→ Work request
Among the entries below, how many lines include the string "when"? Answer with only the number.

Saved data entries:
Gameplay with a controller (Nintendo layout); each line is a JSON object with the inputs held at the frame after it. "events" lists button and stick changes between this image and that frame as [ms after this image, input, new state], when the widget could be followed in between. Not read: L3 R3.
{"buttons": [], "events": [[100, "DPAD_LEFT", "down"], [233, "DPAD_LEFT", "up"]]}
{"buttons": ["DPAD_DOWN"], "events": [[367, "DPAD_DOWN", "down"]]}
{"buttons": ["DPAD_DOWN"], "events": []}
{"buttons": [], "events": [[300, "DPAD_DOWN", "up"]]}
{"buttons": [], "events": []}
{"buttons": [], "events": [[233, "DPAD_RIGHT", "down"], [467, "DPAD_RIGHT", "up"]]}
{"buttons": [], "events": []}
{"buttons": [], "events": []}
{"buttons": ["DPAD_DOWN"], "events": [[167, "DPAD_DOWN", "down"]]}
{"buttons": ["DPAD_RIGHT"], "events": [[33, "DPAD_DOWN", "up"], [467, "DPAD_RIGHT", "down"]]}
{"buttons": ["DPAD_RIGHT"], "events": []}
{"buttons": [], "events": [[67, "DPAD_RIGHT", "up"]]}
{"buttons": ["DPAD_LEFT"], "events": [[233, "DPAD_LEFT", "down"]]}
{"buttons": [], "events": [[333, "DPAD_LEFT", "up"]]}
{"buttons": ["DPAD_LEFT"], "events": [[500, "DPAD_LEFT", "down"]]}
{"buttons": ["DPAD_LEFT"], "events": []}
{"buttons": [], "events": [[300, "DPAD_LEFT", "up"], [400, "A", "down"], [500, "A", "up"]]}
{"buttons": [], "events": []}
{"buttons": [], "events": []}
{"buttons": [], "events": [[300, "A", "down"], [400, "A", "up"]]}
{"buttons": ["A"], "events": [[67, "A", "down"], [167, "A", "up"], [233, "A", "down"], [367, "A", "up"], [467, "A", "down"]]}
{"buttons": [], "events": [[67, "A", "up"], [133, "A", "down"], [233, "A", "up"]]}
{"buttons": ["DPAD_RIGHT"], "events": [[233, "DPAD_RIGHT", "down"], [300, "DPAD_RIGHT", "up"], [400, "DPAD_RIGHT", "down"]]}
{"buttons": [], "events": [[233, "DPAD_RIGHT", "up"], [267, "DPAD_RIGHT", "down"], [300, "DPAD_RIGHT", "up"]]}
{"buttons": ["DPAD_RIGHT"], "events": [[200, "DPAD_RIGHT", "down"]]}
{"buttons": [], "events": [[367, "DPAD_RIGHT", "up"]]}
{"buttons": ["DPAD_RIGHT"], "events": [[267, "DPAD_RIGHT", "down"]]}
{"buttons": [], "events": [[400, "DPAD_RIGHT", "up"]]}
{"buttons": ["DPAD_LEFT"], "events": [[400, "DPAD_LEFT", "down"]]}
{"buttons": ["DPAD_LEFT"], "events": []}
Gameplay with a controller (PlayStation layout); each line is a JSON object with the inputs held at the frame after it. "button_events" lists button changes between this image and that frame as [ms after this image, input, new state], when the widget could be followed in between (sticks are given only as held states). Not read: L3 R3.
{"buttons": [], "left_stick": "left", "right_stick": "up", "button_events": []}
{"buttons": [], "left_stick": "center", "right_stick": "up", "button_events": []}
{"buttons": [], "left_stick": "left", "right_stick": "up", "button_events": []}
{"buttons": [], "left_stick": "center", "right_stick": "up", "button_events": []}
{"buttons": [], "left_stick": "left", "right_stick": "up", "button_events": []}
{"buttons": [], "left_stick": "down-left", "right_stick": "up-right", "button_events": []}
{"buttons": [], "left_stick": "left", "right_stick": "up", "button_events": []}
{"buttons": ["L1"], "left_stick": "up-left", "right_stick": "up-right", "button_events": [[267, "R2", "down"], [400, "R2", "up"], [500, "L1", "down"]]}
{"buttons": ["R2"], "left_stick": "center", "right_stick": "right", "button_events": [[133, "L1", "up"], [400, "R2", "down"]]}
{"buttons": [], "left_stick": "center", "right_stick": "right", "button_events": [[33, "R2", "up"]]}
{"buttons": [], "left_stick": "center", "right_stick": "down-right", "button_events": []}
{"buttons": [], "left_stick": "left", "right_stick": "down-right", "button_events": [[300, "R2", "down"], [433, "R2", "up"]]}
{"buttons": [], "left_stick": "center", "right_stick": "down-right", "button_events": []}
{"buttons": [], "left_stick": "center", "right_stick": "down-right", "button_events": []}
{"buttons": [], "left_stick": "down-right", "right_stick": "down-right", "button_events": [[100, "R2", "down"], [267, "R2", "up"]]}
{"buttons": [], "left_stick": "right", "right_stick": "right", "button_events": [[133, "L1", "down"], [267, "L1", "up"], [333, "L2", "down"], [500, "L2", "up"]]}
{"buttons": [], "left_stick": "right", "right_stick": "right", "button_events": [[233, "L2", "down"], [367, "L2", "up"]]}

→ Output below
2